Cayla Cowart estimates she’s watched film from West Forsyth’s first-round loss to Norcross at least seven times.
The film from West’s loss to South Forsyth in the Region 6-7A tournament? About five times.
“With South, I start sweating and I’m just like, ‘What is going on in this game?’ It was just not a good game,” Cowart said.
The Wolverines entered the region tournament on an 11-game winning streak, highlighted by a 47-39 win against region foe North Forsyth, as well as wins over talented non-region opponents such as Archer and Roswell.
But West dropped two of its final three games, falling 59-57 in a heartbreaker to South, then ending the season at Norcross for the second straight year, 50-40.
“I was really upset about it,” Cowart said. “I mean, I watch film 24/7 and I’ve probably watched that game at least seven times. Like, ‘What happened?’”

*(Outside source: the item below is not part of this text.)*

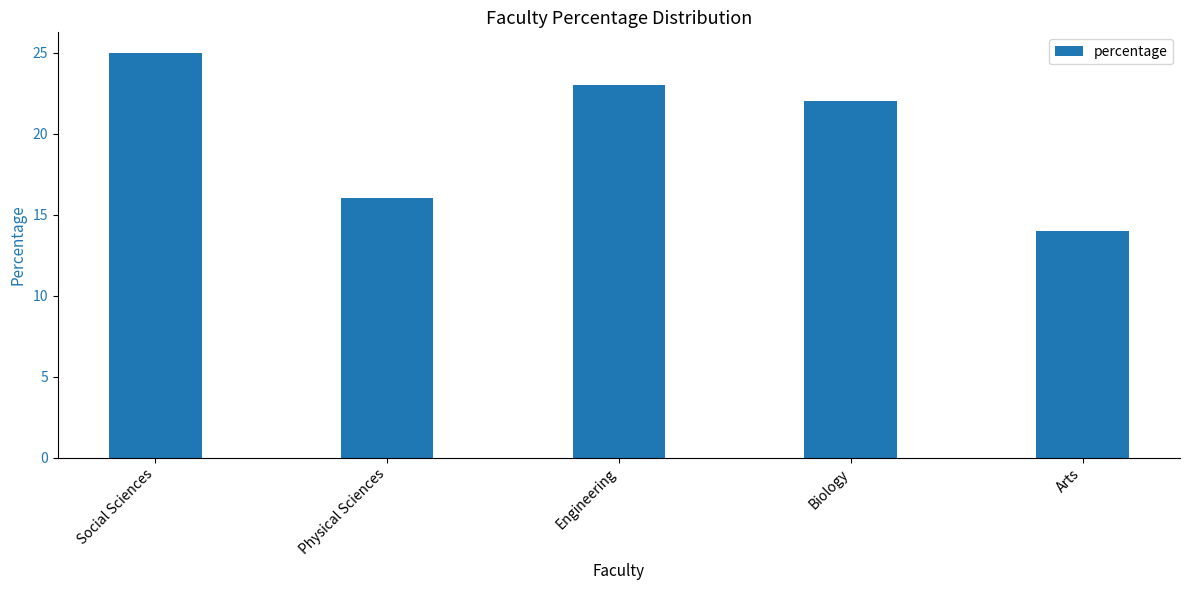

Rank the categories by value from highest to lowest.

Social Sciences, Engineering, Biology, Physical Sciences, Arts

It’s that competitive spirit that helped build Cowart into the player she is today.
When she was younger, she would play against her older brother, Casey Cowart, and his friends when they would come over.

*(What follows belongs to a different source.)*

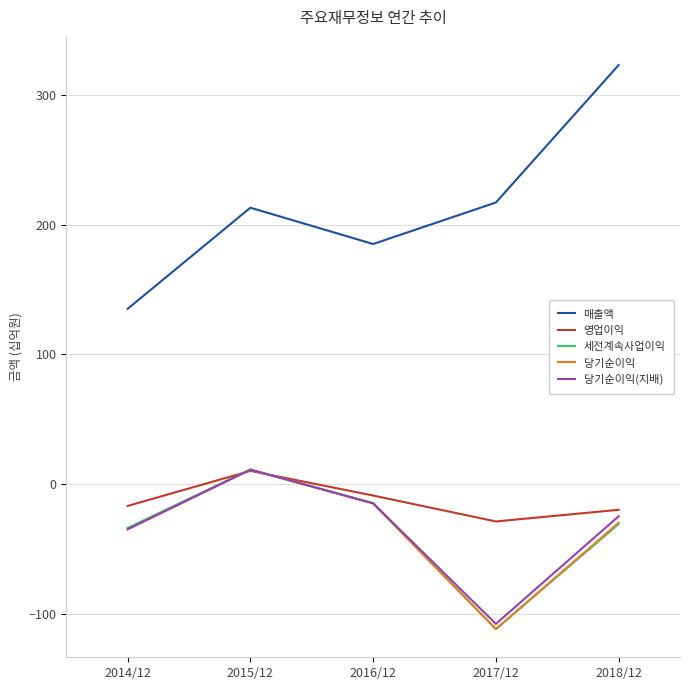

True or false: 세전계속사업이익 and 매출액 cross at least once.

False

“Well, we have a court across the street from us, like a full court. He always has his friends over and we play 21, pickup and stuff like that,” she said. “I’m really competitive, and I’m like, ‘Just because y’all are older and you’re guys, you don’t play basketball, so I’m obviously not going to let you beat me.’”
They rarely did.
Her disdain for North comes from her familiarity with the Raiders’ players.
Cowart once played on a rec league team with North junior Ali Jones, with Jones’ father as the coach. The team went undefeated.
“I hate losing to North,” Cowart said. “That’s the biggest game for me, because that’s my team that I should be on.”
Cowart averaged 19 points, seven rebounds and three steals per game this year for West, but her role as the team’s facilitator oftentimes doesn’t show up on the stat sheet.
“Offensively, yeah, that’s a big thing. I score some points,” Cowart said. “But also just helping people out in knowing what they do when they come on the court or go off, and why everything is happening.”
Despite the disappointing end to the season, West is in great shape for 2021-22. The Wolverines graduate only one senior this year – Haylee Dornan – and will return key players such as Calie Thrower [12 ppg, 3 rpg] and Molly Quincy [8 ppg, 6 rbg].
Cowart said she and West coach David May have identified areas where they feel the Wolverines need to improve, which include being more engaging and simulating a gameday atmosphere in practice.
West entered the season ranked No. 4 in Class 7A and will likely be a preseason darling come 2021-22.
This time, however, Cowart knows she and the Wolverines have the experience to play under those expectations.
“As a team, I think we have a lot to work on,” Cowart said. “Toward the end of the season, it didn’t end how we wanted, but you could see a lot of improvement inside the team, just like defensively and working the ball around the offense. Even like individually on the team, you could see a lot of people had just gotten better, and that’s exciting.”